Temperatures are scorching in northeast Florida, and there's no substantial rain in sight, which combines for extreme fire conditions.
Firefighters in Flagler County still don't know what caused a wildfire there that has burned more than 400 acres in the Espanola area. And In St. Johns County, fire crews were mopping up hot spots in a brush fire that temporarily closed State Road 207 on Tuesday.
There are 25 active wildfires burning in Duval, Nassau, Clay, Baker and St. Johns counties. Most of the fires are relatively small, but at least three are more than 100 acres.
There are 256 active wildfires burning statewide.
Since Jan. 1, more than 2,400 wildfires have burned, charring 850,000 acres across Florida.
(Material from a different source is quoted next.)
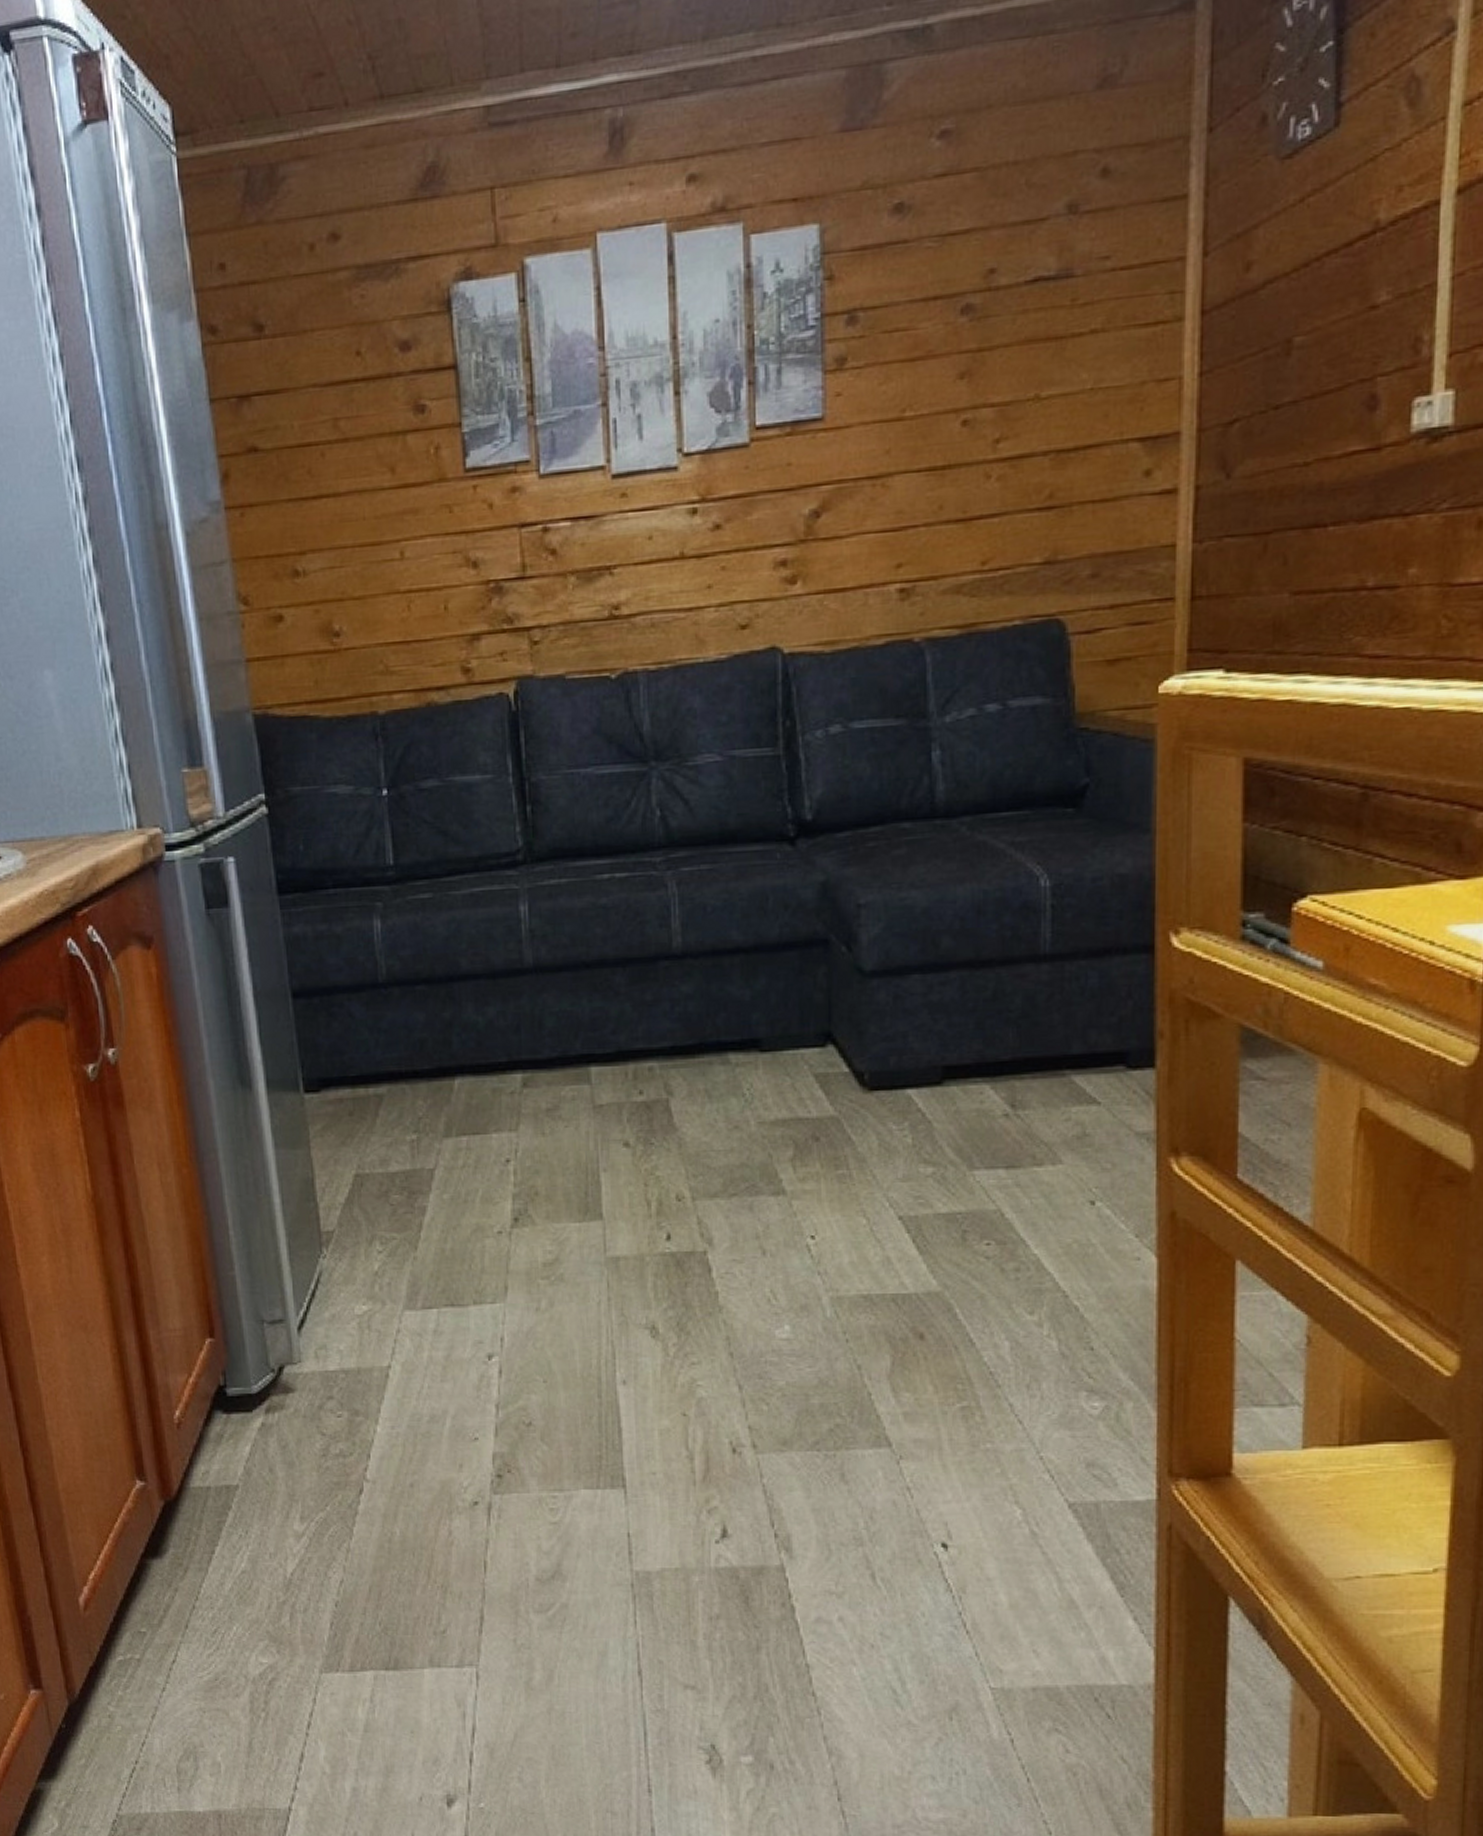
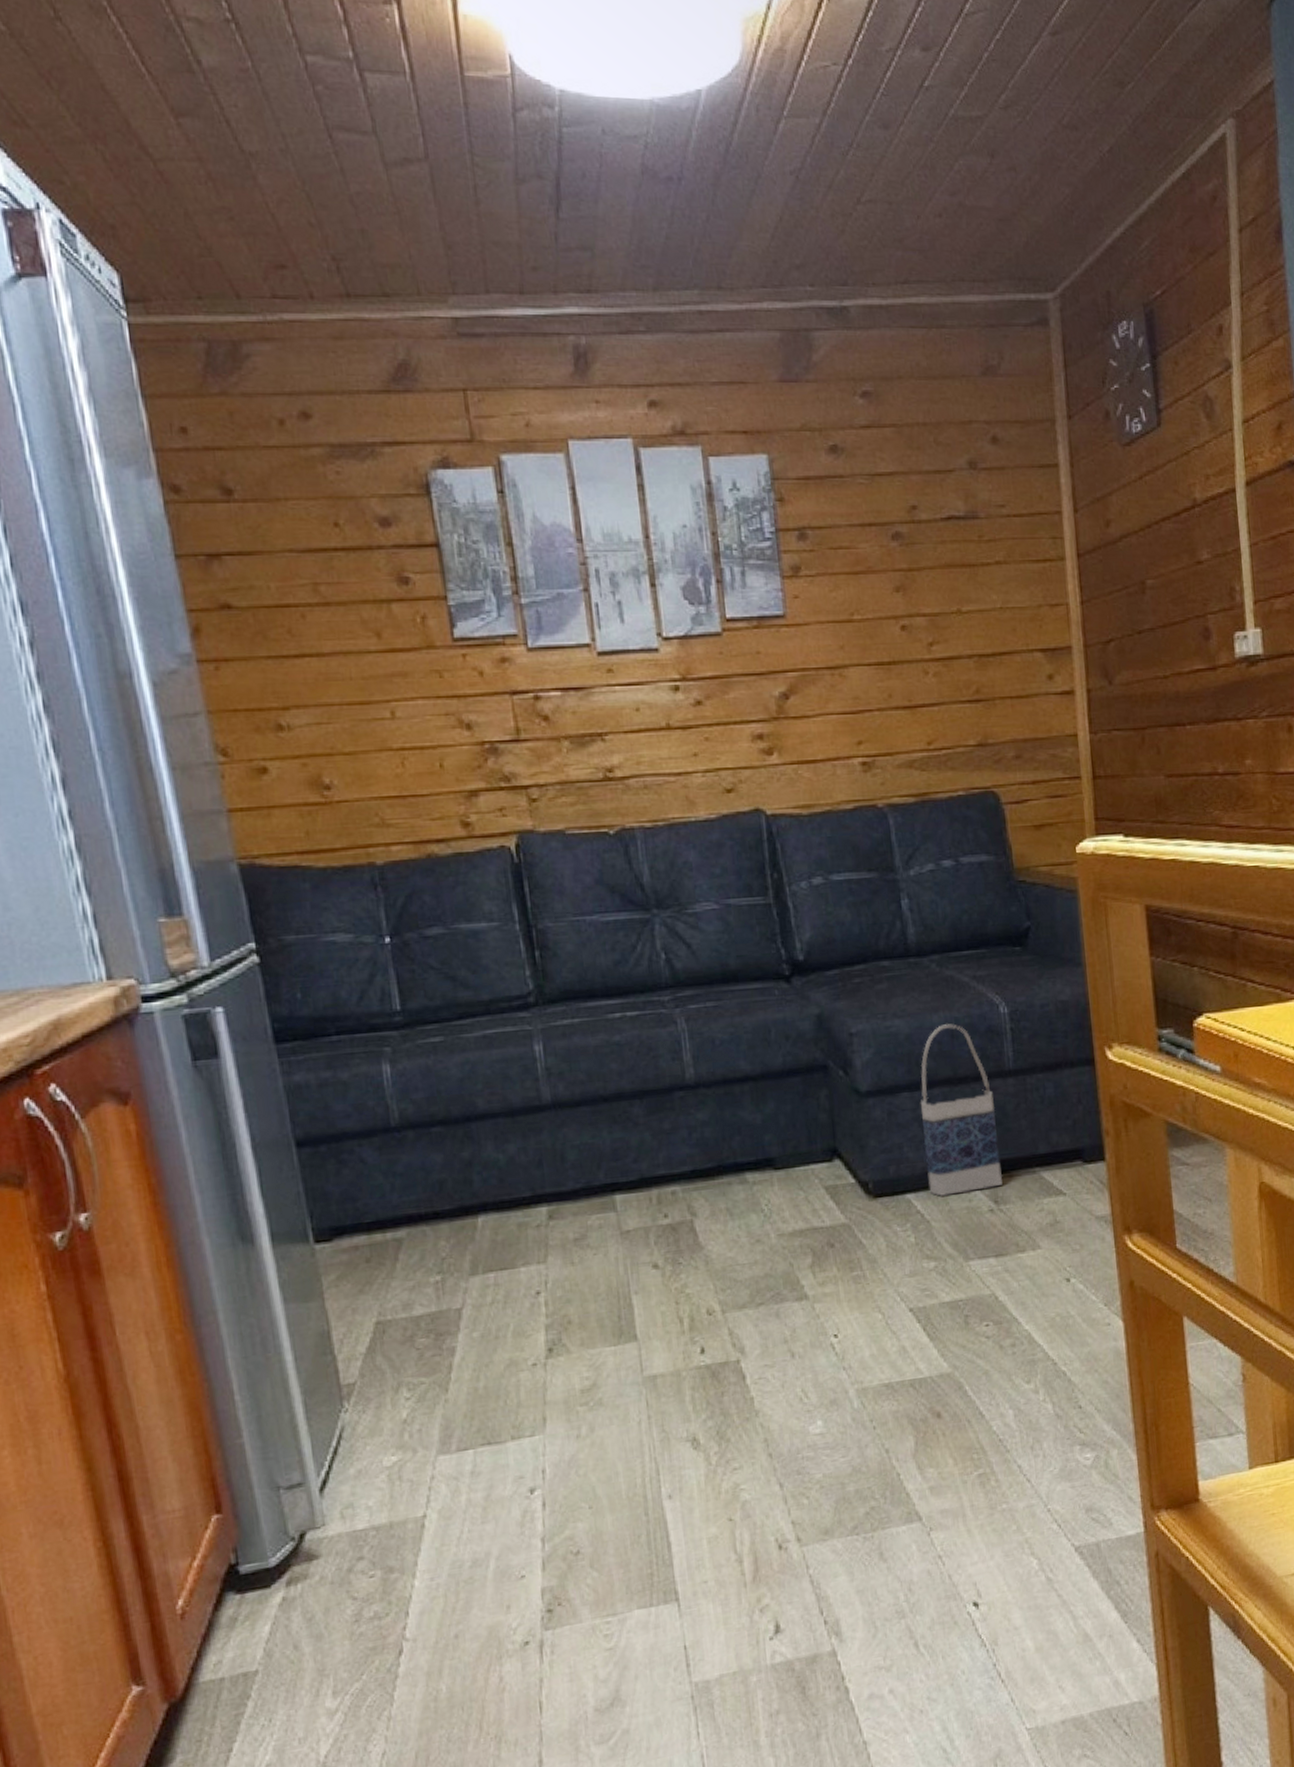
bag: none [932,897,1024,1095] -> present [920,1024,1003,1197]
Burn bans have been imposed in Alachua, Baker, Flagler, Nassau, Putnam, St Johns, Union and Volusia counties. It has always been illegal to burn outdoors in Duval County, which is why it hasn't enacted a ban this fire season.
Firefighters said it may take a tropical storm to bring the drought numbers down.
"I think that's one of the biggest misconceptions that people have is that, 'Hey, we get a thunderstorm or a nice rainstorm one afternoon and we're good to go. Things are cleaned up now. The fires aren't going to be as bad," St. Johns County Fire Rescue spokesman Jeremy Robshaw said. "The reality of it is, we need a consistent stretch of rain every afternoon, some heavy rain, maybe a tropical system of some sort that comes through our general area and gives us that really soaking rain. That's the only thing that's going to make a difference."
Florida Division of Forestry officials are warning residents to be cautious in preventing wildfires from starting. They said current wildfire conditions are so critical that even the smallest spark could ignite a raging wildfire.